I know there is a Facebook group  out there, but I don't have an account  (and I don't really want one). 

But, I do want to  learn  ( and share what I can) from other owners. There used to be a Yahoo group ( to which I belong), but I don't think that is very active, if used at all anymore. 

We are returning to the BVI this summmer after  many years,  taking a family cruise and I would love to find some others to ask questions about logistics, tips for cruising with young ones, to find out more about the "Tradewinds Experience" ( so that we can be prepared for the pitch!).

Any suggestions?... Or if there is anyone who would like to share on these topics, that would be great!

Thanks.
Whirl


----------



## JoyceFNP (Apr 27, 2011)

there is a facebook group.  My husband is on facebook, so I make him keep me updated!

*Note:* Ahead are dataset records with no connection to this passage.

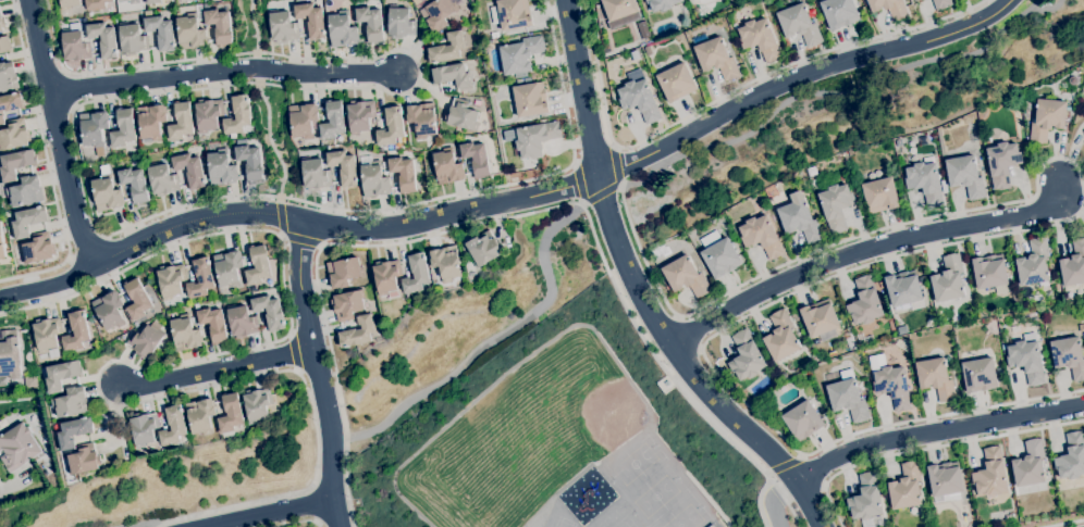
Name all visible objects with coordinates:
building: (692, 0)
building: (916, 0)
building: (130, 1)
building: (152, 1)
building: (69, 4)
building: (661, 4)
building: (942, 4)
building: (96, 5)
road: (1047, 7)
building: (889, 8)
building: (620, 11)
building: (438, 13)
building: (839, 13)
building: (144, 14)
building: (511, 14)
building: (311, 19)
building: (370, 23)
building: (2, 24)
building: (401, 24)
building: (799, 25)
building: (219, 26)
building: (282, 27)
road: (256, 28)
building: (342, 30)
building: (643, 30)
building: (161, 33)
building: (190, 33)
building: (495, 35)
building: (103, 39)
building: (759, 39)
building: (133, 41)
building: (5, 45)
building: (75, 47)
building: (447, 49)
building: (647, 51)
building: (634, 55)
building: (520, 56)
building: (716, 58)
road: (256, 68)
building: (614, 68)
road: (222, 71)
building: (532, 74)
building: (7, 76)
building: (453, 76)
building: (674, 78)
building: (527, 80)
building: (1073, 81)
road: (727, 95)
building: (639, 97)
building: (530, 100)
road: (86, 102)
building: (11, 103)
building: (208, 114)
building: (461, 115)
building: (238, 116)
building: (360, 116)
building: (422, 119)
building: (1047, 119)
building: (2, 120)
building: (303, 120)
building: (151, 121)
building: (181, 122)
building: (332, 122)
building: (93, 127)
building: (123, 128)
building: (391, 128)
road: (59, 134)
building: (14, 137)
road: (269, 139)
building: (532, 139)
building: (931, 139)
building: (898, 143)
building: (1083, 143)
building: (475, 157)
building: (250, 161)
building: (1002, 163)
road: (615, 164)
building: (15, 165)
road: (48, 165)
building: (447, 166)
building: (344, 167)
building: (221, 168)
building: (190, 170)
building: (402, 173)
building: (315, 175)
building: (965, 176)
building: (373, 178)
building: (842, 178)
building: (163, 181)
building: (813, 181)
building: (925, 181)
road: (578, 182)
building: (135, 184)
building: (944, 186)
building: (24, 191)
road: (601, 191)
building: (106, 192)
building: (880, 196)
road: (515, 200)
road: (1020, 203)
building: (836, 206)
road: (280, 216)
building: (799, 218)
building: (28, 221)
road: (452, 231)
building: (761, 236)
building: (1, 240)
road: (303, 240)
road: (868, 246)
building: (38, 249)
road: (89, 249)
building: (486, 249)
building: (719, 255)
building: (446, 263)
building: (1034, 264)
building: (258, 265)
building: (1073, 265)
building: (227, 268)
building: (344, 272)
building: (989, 272)
building: (416, 274)
building: (685, 277)
building: (201, 278)
building: (387, 278)
building: (171, 280)
building: (948, 280)
building: (271, 283)
road: (644, 286)
building: (904, 290)
building: (137, 301)
building: (865, 303)
building: (215, 305)
building: (347, 305)
building: (196, 306)
building: (109, 310)
building: (269, 311)
building: (820, 320)
building: (242, 322)
building: (213, 324)
building: (1081, 328)
building: (76, 333)
building: (357, 333)
building: (185, 334)
building: (47, 335)
building: (1083, 336)
building: (781, 337)
road: (495, 338)
building: (145, 342)
building: (902, 345)
road: (295, 350)
building: (10, 355)
building: (746, 356)
building: (1069, 356)
building: (1027, 359)
road: (219, 366)
road: (141, 368)
road: (319, 372)
building: (61, 375)
building: (979, 375)
building: (783, 376)
road: (670, 377)
building: (936, 378)
building: (667, 384)
building: (860, 384)
building: (893, 386)
road: (337, 387)
building: (738, 387)
building: (847, 397)
building: (72, 403)
building: (257, 405)
park: (576, 408)
building: (230, 414)
building: (201, 416)
building: (803, 421)
building: (2, 424)
building: (174, 426)
building: (143, 431)
building: (74, 432)
road: (938, 433)
building: (18, 447)
road: (929, 448)
building: (1071, 458)
building: (84, 461)
road: (779, 463)
park: (633, 464)
building: (1029, 465)
building: (991, 474)
building: (945, 482)
building: (905, 488)
road: (1, 493)
park: (654, 496)
road: (706, 498)
road: (779, 499)
road: (759, 502)
building: (867, 502)
road: (313, 503)
road: (265, 512)
park: (684, 515)
road: (300, 521)
park: (477, 521)
park: (563, 523)
road: (1066, 523)
road: (153, 525)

I just got back from the BVI trip last month.  It was great!  What would you like to know?


----------



## Whirl (Apr 27, 2011)

JoyceFNP said:


> there is a facebook group.  My husband is on facebook, so I make him keep me updated!
> 
> I just got back from the BVI trip last month.  It was great!  What would you like to know?

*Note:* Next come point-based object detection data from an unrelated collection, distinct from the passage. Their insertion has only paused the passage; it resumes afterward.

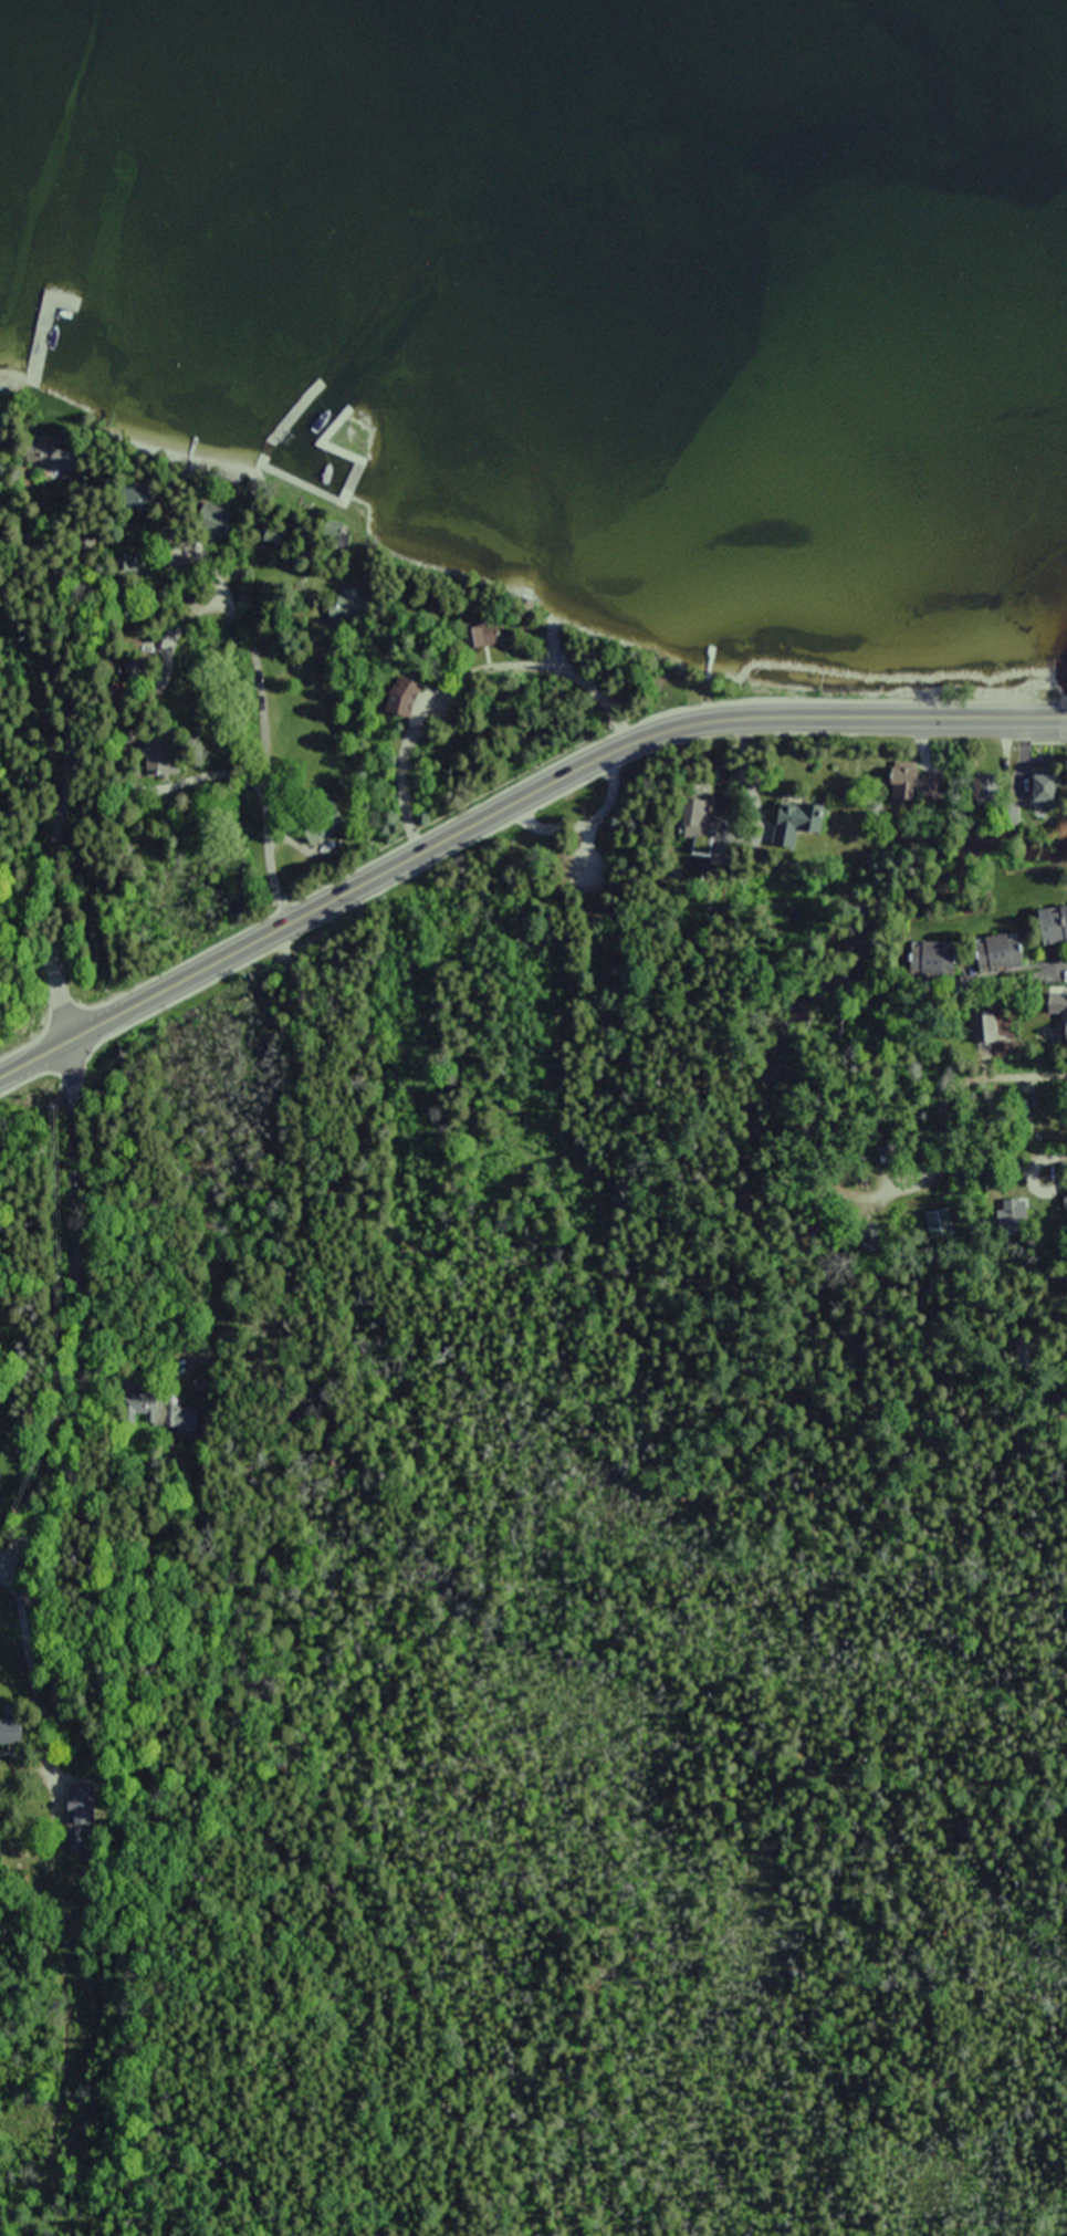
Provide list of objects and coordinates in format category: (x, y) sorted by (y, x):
road: (468, 683)
road: (680, 715)
building: (908, 783)
road: (265, 788)
building: (1037, 788)
road: (58, 814)
building: (698, 818)
building: (785, 823)
road: (587, 829)
parking lot: (587, 836)
building: (1049, 924)
building: (927, 954)
building: (994, 954)
road: (166, 973)
road: (1038, 974)
building: (1056, 1007)
building: (987, 1030)
road: (1022, 1077)
road: (1065, 1167)
building: (1016, 1212)
building: (942, 1222)
road: (77, 1309)
building: (78, 1806)

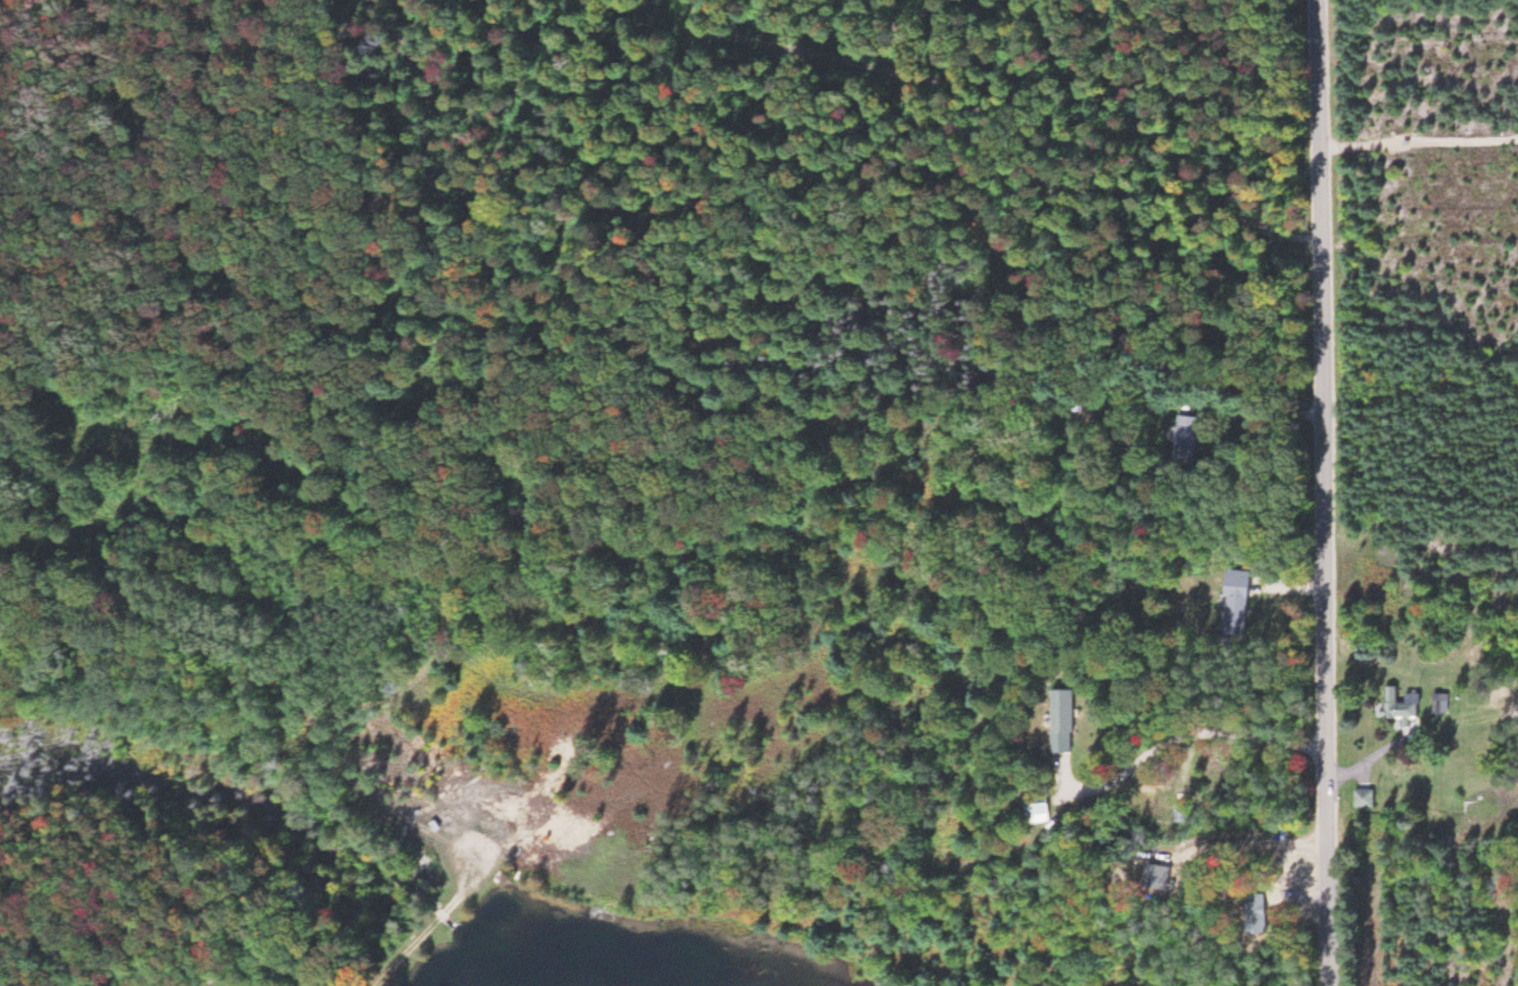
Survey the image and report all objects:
road: (1326, 385)
building: (1192, 438)
building: (1240, 596)
building: (1443, 702)
building: (1405, 705)
building: (1066, 720)
building: (1367, 797)
building: (1184, 815)
road: (452, 839)
road: (1330, 879)
road: (389, 972)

Which ferry service did you take? Did you come in from STT? I have the links with the schedule and so far hope to catch the Road Town Fast ferry, since it goes direct Charlotte Amalie to Road Town. With the children in tow, efficiency is paramount. 

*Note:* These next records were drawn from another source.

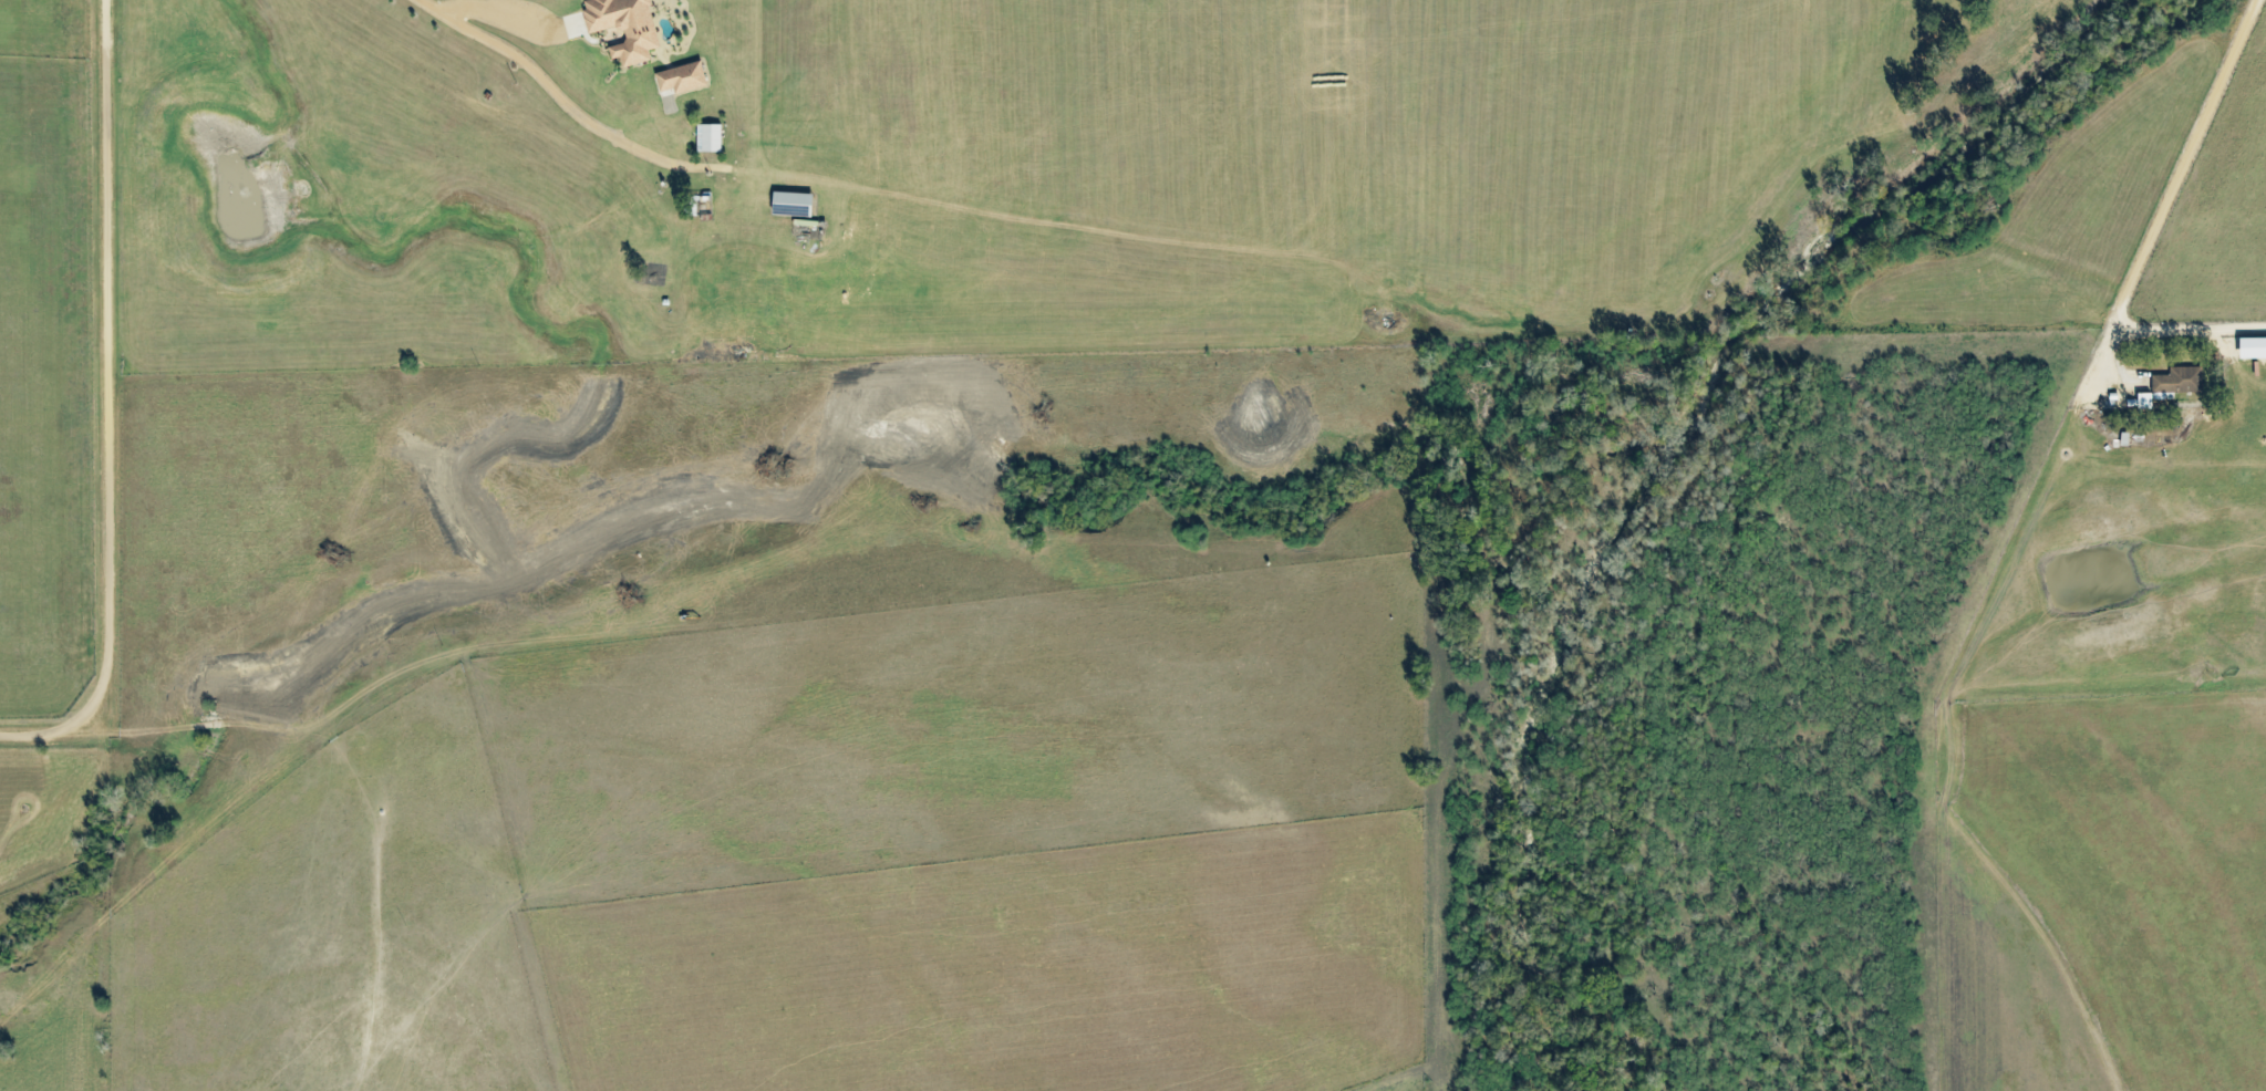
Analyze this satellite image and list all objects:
building: (625, 27)
building: (682, 78)
building: (709, 137)
building: (793, 203)
road: (2153, 233)
building: (2253, 347)
building: (2172, 384)
road: (111, 405)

I am also very interested in any details you can share about the structure and pricing of the Tradewinds Experience, which I understand is the latest rendition of membership they are selling. We have enjoyed our mini membership; we were/are traditional members from the first iteration of the program - bought a half membership of six cabins and using the last of htem now for this boat. They were very flexible in how we used are weeks, once we started having kids and couldn't make it, but if the kids really love this, then we may consider re-upping. I want to have the benefit of being able to research before I go, so any details would be appreciated.  You could PM me if you prefer. It does not matter to me, but some prefer to keep financial details more personal.

Many of my other questions revolve around cruising with young children, so if you were not on a family cruise, I am not sure you can answer those.

Thanks so much,
Whirl


----------



## Whirl (Apr 28, 2011)

*Did I post this on the wrong board?*

....or are there just not enough non-facebook Cruisers around????

Any thoughts appreciated.....
Whirl


----------



## SciTchr (Aug 24, 2015)

We flew into St Thomas the day before boarding our Tradewinds boat in Tortola. We spent the night at the Galleon House, which is a small, no frills place on Governemnt Hill. They had a great hot, free breakfast the next day on a pretty patio with a view. Quick cab ride to the Charlotte Amalie fast ferry to Road Town. When you get to the base you can drop off your luggage and walk over to a little restaurant next door and relax until time to board.there is a big grassy area for the kids to play.

We bought into Tradewinds Experience resale. I don't know how the previous club worked to compare.

Have not been on a Family Cruise, so can't comment.

PS I just saw the date on your post....2011. Guess this post won't help you.

I belong to Tradewinds Cruise Club Cruisers Facebook group. You have to ask to join. Lots and lots of info there.


----------



## SkyBlueWaters (Feb 24, 2016)

Where can I buy resale? Thanks.


----------